Two appointments of women biomedical scientists to senior positions last month should gladden the hearts of female researchers who believe the career ladder to be fraught with broken rungs because of their gender. Cardiovascular researcher Ketty Schwartz was appointed as director of research in France's research ministry and molecular biologist Shirley Tilghman became the first president of Princeton University (page 646).

Sadly, Tilghman and Schwartz are statistical outliers. Tilghman is only the third woman ever to be made president of an Ivy League University, and Schwartz is the first woman in her job.

This isn't to say that there aren't other examples of outstanding women bosses in biomedical research. Ruth Kirschstein is presently the acting director of the NIH, a role that she has played before, and last month's Nature Medicine profile of Elizabeth Blackburn, the woman who discovered telomerase, shows how a positive female role model can drastically influence the gender distribution of scientists working in a given field (Nature Med. 7, 520; 2001).

But the score is far from even. From the 116 people that have been awarded the Nobel Prize for Physiology and Medicine since 1950, only 5 are women: Rosalyn Yalow, Barbara McClintock, Rita Levi-Montalcini, Gertrude Elion and Christiane Nüsslein-Volhard. No woman has ever been awarded Japan's International Prize for Biology in its 16-year history. A quick assessment of the manuscripts published by Nature Medicine in the last 6 months shows that out of 59 senior authors, only 13 are women. And a breakdown of the sexes employed at the present time at the NIH shows highly disproportionate figures.

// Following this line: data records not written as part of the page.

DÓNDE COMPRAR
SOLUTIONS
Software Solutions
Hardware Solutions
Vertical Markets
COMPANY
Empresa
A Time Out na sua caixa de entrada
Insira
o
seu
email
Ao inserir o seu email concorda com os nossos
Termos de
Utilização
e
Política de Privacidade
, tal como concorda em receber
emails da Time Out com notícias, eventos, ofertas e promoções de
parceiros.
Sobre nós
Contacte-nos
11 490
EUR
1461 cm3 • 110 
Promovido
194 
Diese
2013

Data show that women leave science careers twice as frequently as men (Career Engineering, 4, 5; 1996). The reasons why they drop out are complex and range from conflicts with motherhood, to perceived and actual discrimination. For example, women's salaries in science lag behind men's by 12–15% (The Equity Agenda: Women in Science, Mathematics and Engineering. Ann Arbor, MI: Center for the Education of Women, 1995).

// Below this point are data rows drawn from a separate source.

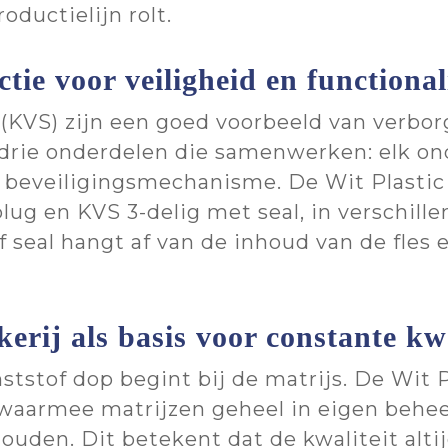
oductielijn rolt.
tie voor veiligheid en functionali
 (KVS) zijn een goed voorbeeld van verbo
 drie onderdelen die samenwerken: elk on
t beveiligingsmechanisme. De Wit Plastic
lug en KVS 3-delig met seal, in verschil
f seal hangt af van de inhoud van de fles
rij als basis voor constante kwa
ststof dop begint bij de matrijs. De Wit 
waarmee matrijzen geheel in eigen behe
uden. Dit betekent dat de kwaliteit altij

But on this occasion it's not our aim to discuss strategies that might best stem the exodus of females from science, except to say that the simplest methods are often the best. Promoting qualified women to decision-making positions will surely help to even-up pay scales, level career opportunities and pave the way for more women to take on high-profile jobs in research if they meet the standard. Women scientists can make it to the top and acknowledging this will help the cause.